TASK ITEM A — According to the forum post about AVX2 code, how long did the final code take to run?

Yes, if you use AVX/AVX2, you don't encounter this particular Intel
stupidity.
Recently, on the last day (Dec 25th) of Advent of Code, I had a problem which lent itself to using 32-bit bitmaps: The task was to check which locks were compatible with which keys, so I ended up with code like this:
let mut part1 = 0;
for l in li..keylocks.len() {
let lock = keylocks[l];
for k in 0..li {
let sum = lock & keylocks[k];
if sum == 0 {
part1 += 1;
}
}
}
Telling the rust compiler to target my AVX2-capable laptop CPU (an Intel i7), I got code that simply amazed me: The compiler unrolled the inner loop by 32, ANDing 4 x 8 keys by 8 copies of the current lock into 4 AVX registers (vpand), then comparing with a zeroed register (vpcmpeqd) (generating -1/0 results) before subtracting (vpsubd) those from 4 accumulators.
This resulted in just 12 instructions to handle 32 tests.
The final code, with zero unsafe/asm/intrinsics, took 5.8 microseconds to run all the needed parsing/setup/initialization and then test 62500 combinations, so just 93 ps per key/lock test!
There was no attempt to check for 32-byte algnment, it all just worked. :-)
The task is of course embarrassingly parallelizable, but I suspect the overhead of starting 4 or 8 threads will be higher than what I would save? I guess I'll have to test!
Terje
-- - <Terje.Mathisen at tmsw.no>"almost all programming can be viewed as an exercise in caching"

DATA EXCERPTS —
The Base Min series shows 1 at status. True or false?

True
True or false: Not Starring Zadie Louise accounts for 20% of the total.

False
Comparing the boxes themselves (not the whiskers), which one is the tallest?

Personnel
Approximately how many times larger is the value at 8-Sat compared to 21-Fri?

--

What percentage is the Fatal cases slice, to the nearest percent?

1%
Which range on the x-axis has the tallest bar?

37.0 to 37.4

---

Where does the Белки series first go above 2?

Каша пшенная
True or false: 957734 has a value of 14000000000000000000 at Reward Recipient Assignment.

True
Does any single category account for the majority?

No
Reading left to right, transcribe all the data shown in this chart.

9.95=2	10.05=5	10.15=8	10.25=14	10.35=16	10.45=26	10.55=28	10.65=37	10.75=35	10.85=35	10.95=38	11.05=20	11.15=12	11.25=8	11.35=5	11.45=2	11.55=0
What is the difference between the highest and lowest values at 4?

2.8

TASK ITEM B — Copy the records starting at the line containing "The Base Min" and ending at the line containing "Comparing the boxes", substituting "highest" for "tallest".

WRITTEN ANSWER A — 5.8 microseconds

WRITTEN ANSWER B —
The Base Min series shows 1 at status. True or false?

True
True or false: Not Starring Zadie Louise accounts for 20% of the total.

False
Comparing the boxes themselves (not the whiskers), which one is the highest?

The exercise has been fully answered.